Cette fois encore, je ne renierai pas mon penchant pour les textes un peu datés, même s’ils sont parfois un rien désuets, j’aime leur saveur et leur justesse. La langue avait encore un sens à leur époque. Cependant je ne pensais pas que je me tournerais un jour vers Pierre Benoît, il a fallu un concours de circonstance heureux pour que j’ouvre un de ces livres. J’espère que vous allez partager mon enthousiasme.
Mademoiselle de la Ferté
Pierre Benoît (1886 – 1962)
Bucolique, diabolique, machiavélique, ce roman évoque Giono, mais un Giono assaisonné à la sauce William Wilkie Collins. Il trainait depuis des années au fond d’une de mes armoires, habillé d’une jaquette qui aurait certainement mieux convenu à un roman à l’eau de rose des années soixante, et c’est sans doute pour cette raison que je l’ai si longtemps boudé. Heureusement certains lecteurs avisés m’ont averti que ce récit n’était absolument pas ce que cette couverture pouvait laisser croire, que c’était là l'un des meilleurs titres de ce célèbre auteur. Et quel bonheur de découvrir un beau texte, certes un peu daté, mais tellement savoureux, rempli de ces mots gourmands et goûteux que nous avons trop souvent remplacés par un jargon abscons.
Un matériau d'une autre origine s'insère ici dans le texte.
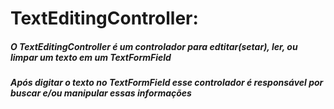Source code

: # TextEditingController:

##### O TextEditingController é um controlador para edtitar(setar), ler, ou limpar um texto em um TextFormField
##### Após digitar o texto no TextFormField esse controlador é responsável por buscar e/ou manipular essas informações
Mademoiselle de la Ferté, « épouse ou mère, eût été sans doute le modèle des mères et des épouses », mais la vie, ses parents, sa famille, les autres ne lui ont jamais rien donné, ils lui ont même tout pris. Son père, trop inconséquent, a dilapidé la fortune familiale dans des affaires pitoyables, sa mère, trop faible, n'a pas su se faire respecter, sa famille, enrichie dans le commerce du rhum à Bordeaux, ne la trouvait pas assez riche, pas bien élevée, les braves curés ne voyaient en elle qu’une sainte virginale et ceux qui l’entouraient ne l’ont jamais comprise. Surtout cette gentille et riche créole qui lui a enlevé le riche fiancé, qu’elle avait patiemment appâté pour l’entretenir décemment et redorer le portrait bien écorné de la famille.
Alors, quand le hasard voulut que cette belle créole devienne rapidement veuve, puis pulmonaire, et qu’elle se réfugie dans un coin de Chalosse, pas très éloigné de Dax, Mademoiselle de la Ferté a saisi tout le parti qu’elle pouvait tirer de la situation en se comportant aux yeux de tous comme la parfaite compagne dévouée corps et âme à son ex- rivale et désormais amie. Elle fomenta un plan impitoyable avec un cynisme glacial et un pragmatisme diabolique afin de reconquérir ce qu’elle pensait être son dû et, par la même occasion, pour se venger de ceux qui l’avaient méprisée et humiliée.
Voilà un grand texte campagnard et romantique qui se fonde dans le paysage avec un luxe de détails qui fait renaître cette région et ses habitants, gens, faune et flore, comme elle vivait à la fin du XIXe siècle, comme George Sand a fait revivre sous sa plume le Berry de son époque. Mais cette histoire n’est pas seulement une intrigue sophistiquée et savamment huilée, une peinture sociale fidèle, c’est également une exploration de ce mince espace qui sépare l’amour de la haine sous la funeste férule de la jalousie, du désir de vengeance et de la trahison.